Here, the second inequality holds since $f$ is assumed to be globally $\sigma$-uniformly smooth.

Since the result holds for any $x, y\in X$, we may take the supremum and obtain

$$(1-\lambda)f^*(x_0^*)+\lambda f^*(x_1^*) \geq f^*(x^*_\lambda) + \lambda (1-\lambda)\sigma^*(x_0^*-x_1^*).$$

Therefore, $f^*$ is $\sigma^*$-uniformly convex. $\square$

Remark.
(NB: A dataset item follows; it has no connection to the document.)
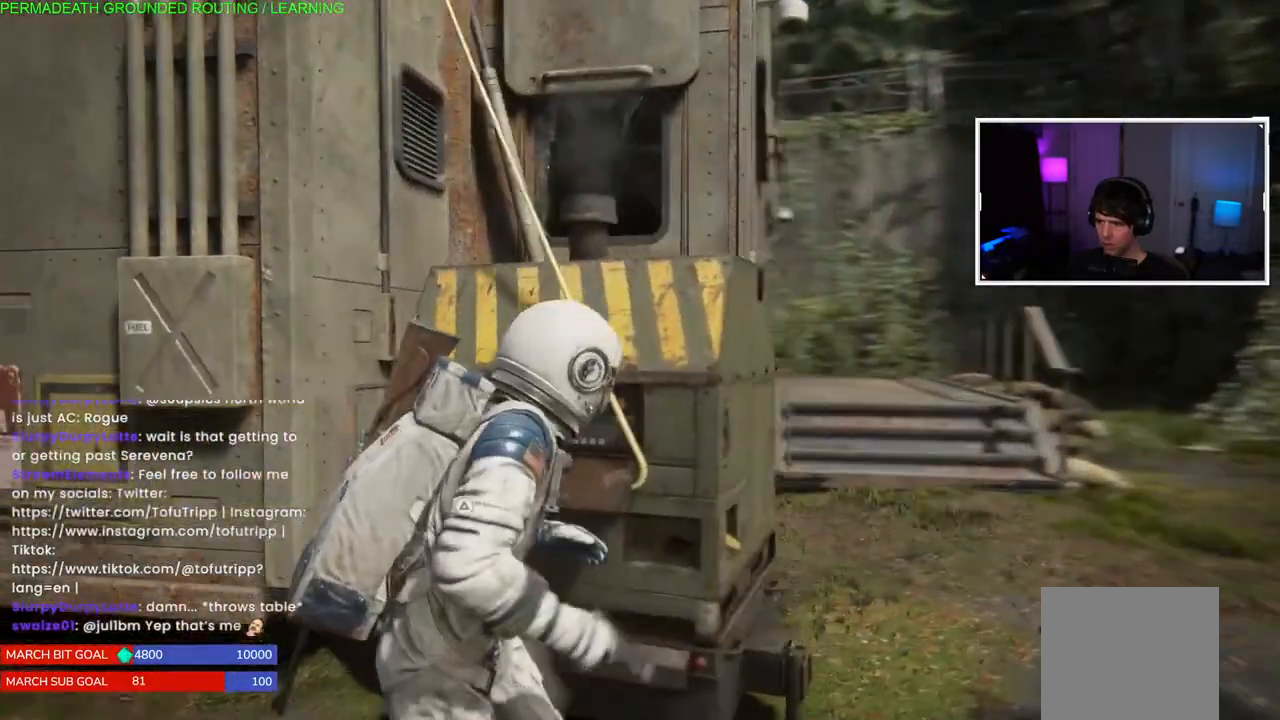
{"buttons": [], "left_stick": "left", "right_stick": "center", "events": [[67, "right_stick", "left"], [167, "left_stick", "left"], [267, "left_stick", "center"], [300, "right_stick", "center"], [383, "left_stick", "left"]]}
If we only assume that $f$ is uniformly smooth on its domain, then it is not sufficient to guarantee the uniform convexity of $f^*$. A counter example in $\mathbb R^n$ is $f(x) = \frac{1}{2}||x||_2^2 + I(||x||_2\leq 1)$, then

$$f^*(x^*) = \begin{cases} \displaystyle \frac{1}{2}||x^*||_2^2 &, \quad ||x^*||_2\leq 1\\ \displaystyle ||x^*||_2-\frac{1}{2} &, \quad \text{otherwise.}\end{cases}$$

In this case, $f$ is $1$-strongly smooth on its domain, but $f^*$ contains linear part, thus not strictly/uniformly/strongly convex.

3. References

[1] Kakade, Sham, Shai Shalev-Shwartz, and Ambuj Tewari. “On the duality of strong convexity and strong smoothness: Learning applications and matrix regularization.” (2009): 35.

[2] Zalinescu, C. “On uniformly convex functions.” Journal of Mathematical Analysis and Applications 95.2 (1983): 344-374.

[3] Zalinescu, Constantin. “Convex analysis in general vector spaces”. World scientific, 2002.